Além disso, é possível construir um professor de Jiu-jitsu ao longo da sua trajetória dentro da academia e das competições, pois aquele que nunca ensinou sequer um golpe aos iniciantes, ao pegar a faixa que lhe permite ensinar de forma independente jamais o fará com a mesma habilidade se tivesse começado desde a faixa roxa, por exemplo, como auxiliar supervisionado pelo professor. A lógica é que para cada faixa o aluno apresente um rol de conhecimentos e habilidades compatíveis com a graduação almejada e saiba transmitir isso sem ensaios, sem experimentos, pois os alunos não são cobaias. Ou o professor está preparado para ensinar ou não!

E se ele não está preparado, se ele comprou a faixa de outro pior que ele, se ele a pegou faixa antes do tempo, se ele não tem escrúpulos e se auto-graduou para obter vantagens, então estaremos diante de situações que nos provam fatidicamente o que se perdeu neste caminho de expansão do Jiu-jitsu, e foi nada menos do que a capacidade de se aplicar a meritocracia na conquista de uma faixa, aliada à falta de conhecimento das regras hoje estabelecidas pelas confederações. Nestas circunstâncias o tal professor mal intencionado irá replicar o seu mau-caratismo e em breve ele terá uma legião de maus caracteres à disposição do Jiu-jitsu. E o Jiu-jitsu vai perdendo a credibilidade que demorou tantos anos para adquirir.

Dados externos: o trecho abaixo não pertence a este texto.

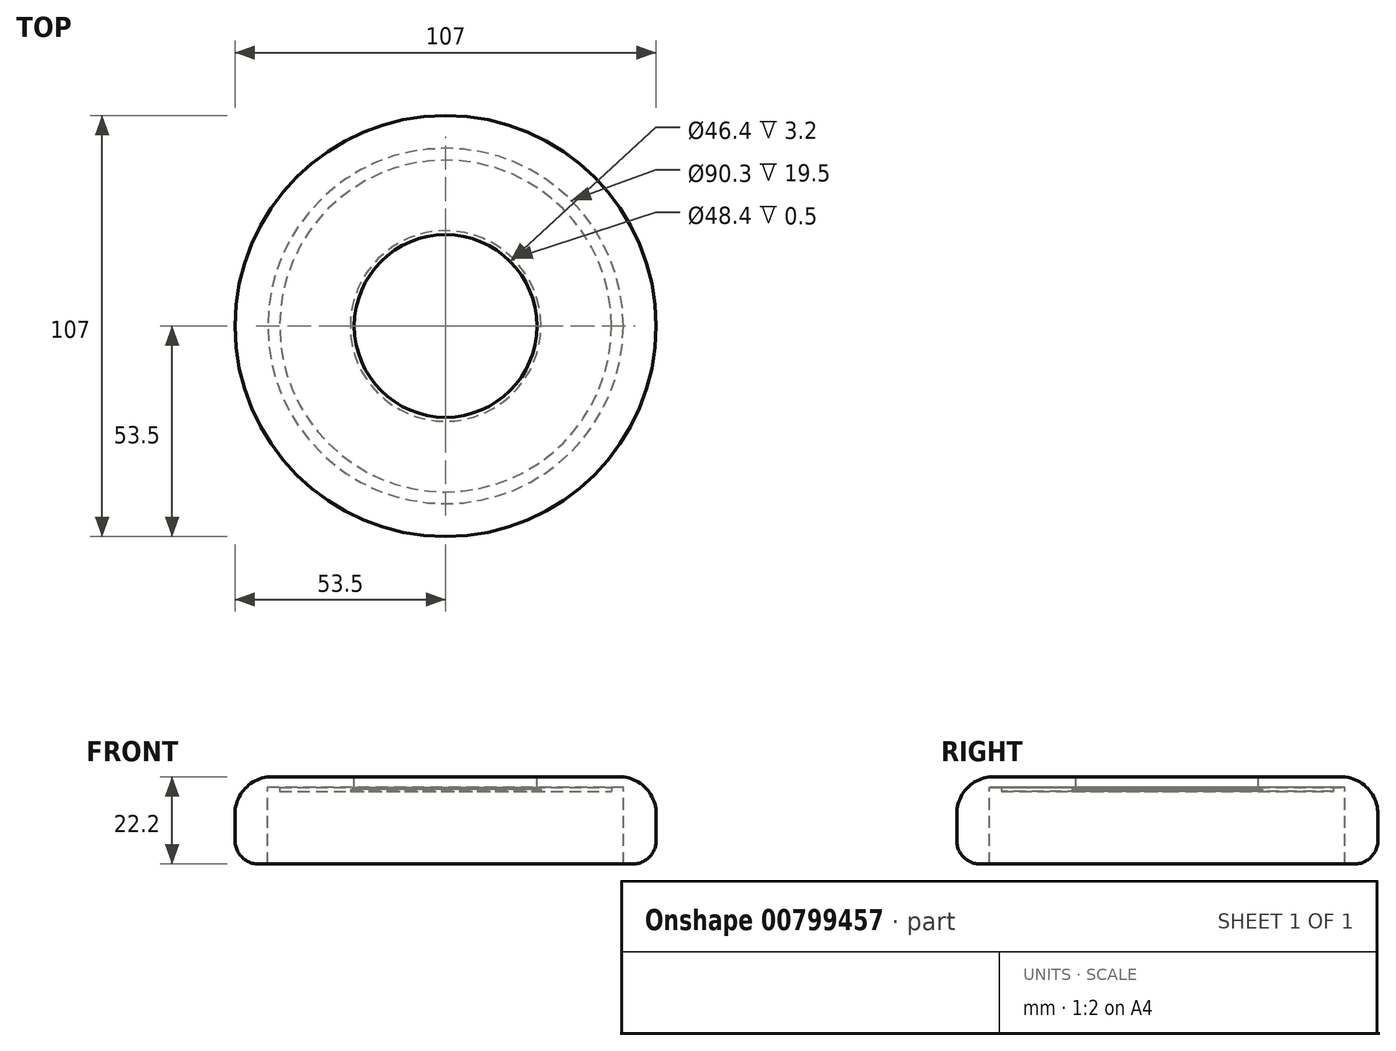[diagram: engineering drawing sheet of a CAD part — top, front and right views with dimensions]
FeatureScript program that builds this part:
annotation { "Feature Type Name" : "Feature", "Feature Type Description" : "" }
export const myFeature = defineFeature(function(context is Context, id is Id, definition is map)
    precondition{}
    {
        {
            var Q0;
            Q0=qCreatedBy(makeId("Front.planeOp"),FACE);
            var sketch = newSketch(context, id + "F0", { "sketchPlane" : qUnion([Q0])});
            skLineSegment(sketch, "E0", {"start": v(0, 0) * mm, "end": v(45.15, 0) * mm, "construction": true});
            skLineSegment(sketch, "E1", {"start": v(45.15, 18.5) * mm, "end": v(0, 18.5) * mm, "construction": true});
            skLineSegment(sketch, "E2", {"start": v(0, 18.5) * mm, "end": v(0, 0) * mm, "construction": true});
            skLineSegment(sketch, "E3", {"start": v(23.2, 42.79) * mm, "end": v(23.2, -26.94) * mm, "construction": true});
            skLineSegment(sketch, "E4", {"start": v(53.5, 44.25) * mm, "end": v(53.5, -26.7) * mm, "construction": true});
            skLineSegment(sketch, "E5", {"start": v(-22.8, 22.2) * mm, "end": v(106.9, 22.2) * mm, "construction": true});
            skLineSegment(sketch, "E6", {"start": v(0, 72.78) * mm, "end": v(0, -65.95) * mm, "construction": true});
            skLineSegment(sketch, "E7", {"start": v(23.2, 22.2) * mm, "end": v(53.5, 22.2) * mm});
            skLineSegment(sketch, "E8", {"start": v(53.5, 22.2) * mm, "end": v(53.5, 0) * mm});
            skLineSegment(sketch, "E9", {"start": v(53.5, 0) * mm, "end": v(45.15, 0) * mm});
            skLineSegment(sketch, "E10", {"start": v(45.15, 18.5) * mm, "end": v(23.2, 18.5) * mm});
            skLineSegment(sketch, "E11", {"start": v(23.2, 18.5) * mm, "end": v(23.2, 22.2) * mm});
            skLineSegment(sketch, "E12", {"start": v(45.15, 18.5) * mm, "end": v(45.15, 0) * mm});
            skSolve(sketch);
        }
        {
            var Q0;
            Q0 = qSketchRegion(id + "F0", true);
            var Q1;
            Q1=sQuery(id+"F0.wireOp",EDGE,"E6");
            revolve(context, id + "F1", {"surfaceOperationType" : NewSurfaceOperationType.NEW, "entities" : qUnion([Q0]), "axis" : qUnion([Q1]), "revolveType" : RevolveType.FULL});
        }
        {
            var Q0;
            Q0=makeQuery(id+"F1.opRevolve","SWEPT_EDGE",EDGE,{"disambiguationData":[OSD([sQuery(id+"F0.wireOp",EDGE,"E7"),sQuery(id+"F0.wireOp",EDGE,"E8")])]});
            fillet(context, id + "F2", {"entities" : qUnion([Q0]), "radius" : 9.5 * mm, "tangentPropagation" : true, "allowEdgeOverflow" : false});
        }
        {
            var Q0;
            Q0=makeQuery(id+"F1.opRevolve","SWEPT_EDGE",EDGE,{"disambiguationData":[OSD([sQuery(id+"F0.wireOp",EDGE,"E8"),sQuery(id+"F0.wireOp",EDGE,"E9")])]});
            fillet(context, id + "F3", {"entities" : qUnion([Q0]), "radius" : 6 * mm, "tangentPropagation" : true, "allowEdgeOverflow" : false});
        }
        {
            var Q0;
            Q0=makeQuery(id+"F1.opRevolve","SWEPT_FACE",FACE,{"disambiguationData":[OSD([sQuery(id+"F0.wireOp",EDGE,"E10")])]});
            var sketch = newSketch(context, id + "F4", { "sketchPlane" : qUnion([Q0])});
            skCircle(sketch, "E13", {"center": v(0, 0) * mm, "radius": 42.15 * mm});
            skCircle(sketch, "E14", {"center": v(0, 0) * mm, "radius": 24.2 * mm});
            skSolve(sketch);
        }
        {
            var Q0;
            Q0=makeQuery(id+"F4.imprint","IMPRINT",FACE,{"disambiguationData":[TD([[makeQuery(id+"F4.imprint","IMPRINT",EDGE,{"derivedFrom":sQuery(id+"F4.wireOp",EDGE,"E13")}),-1.0]])]});
            extrude(context, id + "F5", {"entities" : qUnion([Q0]), "operationType" : NewBodyOperationType.REMOVE, "oppositeDirection" : true, "depth" : 1 * mm, "offsetDistance" : 25 * mm});
        }
        {
            var Q0;
            Q0=makeQuery(id+"F4.imprint","IMPRINT",FACE,{"disambiguationData":[TD([[makeQuery(id+"F4.imprint","IMPRINT",EDGE,{"derivedFrom":sQuery(id+"F4.wireOp",EDGE,"E14")}),1.0]])]});
            extrude(context, id + "F6", {"entities" : qUnion([Q0]), "operationType" : NewBodyOperationType.REMOVE, "oppositeDirection" : true, "depth" : 0.5 * mm, "offsetDistance" : 25 * mm});
        }
    });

Para os que ganham, compram ou se dão a faixa para usá-la da pior forma possível, como abrir uma academia e ensinar qualquer coisa aos alunos e ainda cobrar caro por isso, o bom senso ficou a dever começando por quem graduou este “professor”, que nada mais é do que a base da cadeia irregular. Aqui cabe a relevância do levantamento, por parte do aluno iniciante, do histórico do professor, uma atividade simples de busca de informações sobre as suas raízes, quem o graduou, quanto tempo ensina e até os seus títulos, quando for competidor.

O aluno precisa ser conhecedor daquele que vai ensinar–lhe o Jiu-jitsu para toda a vida e fazer as escolhas pautadas no que se tem de concreto e não de suposto, muito menos por facilidades do tipo “porque a academia é mais próxima ou mais bonita” e menos ainda “porque o preço é bom”. Atitude como esta (embora não seja a única), tornaria possível dar início ao banimento dos oportunistas do Jiu-jitsu e dificultaria que eles se perpetuem e se espalhem como cânceres em plena metástase que só servem para corroer a imagem do esporte.

O jiu-jitsu merece respeito por ser este esporte capaz de mudar vidas, despertar o que há de melhor naqueles que o praticam em sua plenitude e dentro das suas regras, além disso, tem a capacidade de atingir um mercado muito maior do que o já conquistado. Porém, todos os praticantes, admiradores e amantes do esporte devem se unir contra as aberrações que temos hoje em algumas academias e que vem transformando o jiu-jitsu num livre comércio de faixas e jogando no mercado professores oportunistas e mal qualificados.

A realidade do jiu-jitsu hoje permite que muitos praticantes vivam do esporte, seja no Brasil ou em várias partes do mundo, mas, se quisermos caminhar para a excelência no ensino do jiu-jitsu precisaremos banir os maus exemplos o mais rápido possível. Esta mudança deve começar pelos eternos alunos da Arte Suave que não têm pressa nem urgências descabidas ou interesses escusos, pois esses reais praticantes sabem que tudo tem o seu tempo, que o caminho é longo e sem atalhos, mas é o caminho correto.